» Problème à résoudre: Reproduisez à l'identique le passage du texte source sur la captage direct du CO2 qui va de « Direct Air Capture 2022, rapport » jusqu'à « et ses perspectives. » inclus.

» Texte source:

▼

Direct Air Capture 2022, rapport de l’IAE, avril 2022

Le rapport publié par l’IEA en avril 2022, « Direct Air Capture 2022« , fait un point sur la captation directe de carbone, son développement et ses perspectives.


Nous allons commenter ici un rapport sur ce sujet: IEA (2022), Direct Air Capture 2022, IEA, Paris https://www.iea.org/reports/direct-air-capture-2022, License: CC BY 4.0

Selon l’IAE, la DAC jouera un rôle important et croissant dans les trajectoires net-zero. Cela permet de gérer les émissions difficiles à empêcher, comme les vols longue distance, et d’absorber même les émissions passées. Dans le scénario de l’IAE visant net-zero en 2050, la DAC capturerait plus de 85 millions de tonnes de CO2 en 2030 et 980Mn en 2050. 350 de ces 980Mn de tonnes seraient utilisés pour produire des carburants de synthèse. Au total, la technologie capturerait 12 Gt de CO 2 entre 2020 et 2050, soit 11% de l’augmentation de capture de CO2 sur cette période.

▲

» Bloc de données:
▼

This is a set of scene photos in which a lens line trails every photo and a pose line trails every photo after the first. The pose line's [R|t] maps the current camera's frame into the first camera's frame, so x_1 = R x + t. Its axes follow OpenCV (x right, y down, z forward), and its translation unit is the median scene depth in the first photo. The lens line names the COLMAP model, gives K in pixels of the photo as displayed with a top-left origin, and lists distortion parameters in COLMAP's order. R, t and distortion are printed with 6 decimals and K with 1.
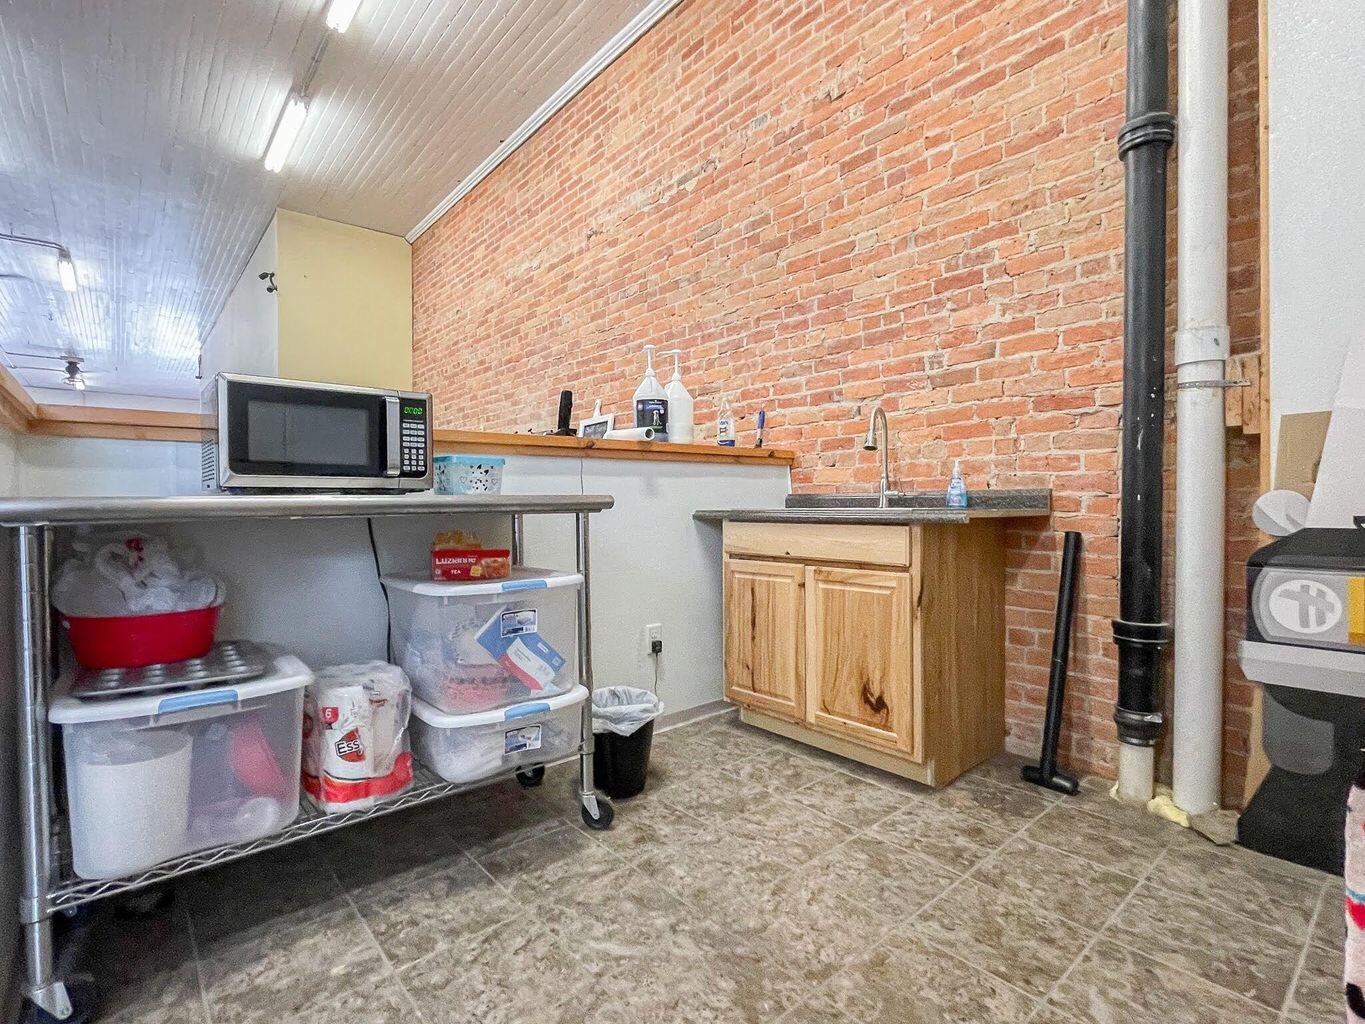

▲

» Votre solution:
Direct Air Capture 2022, rapport de l’IAE, avril 2022

Le rapport publié par l’IEA en avril 2022, « Direct Air Capture 2022« , fait un point sur la captation directe de carbone, son développement et ses perspectives.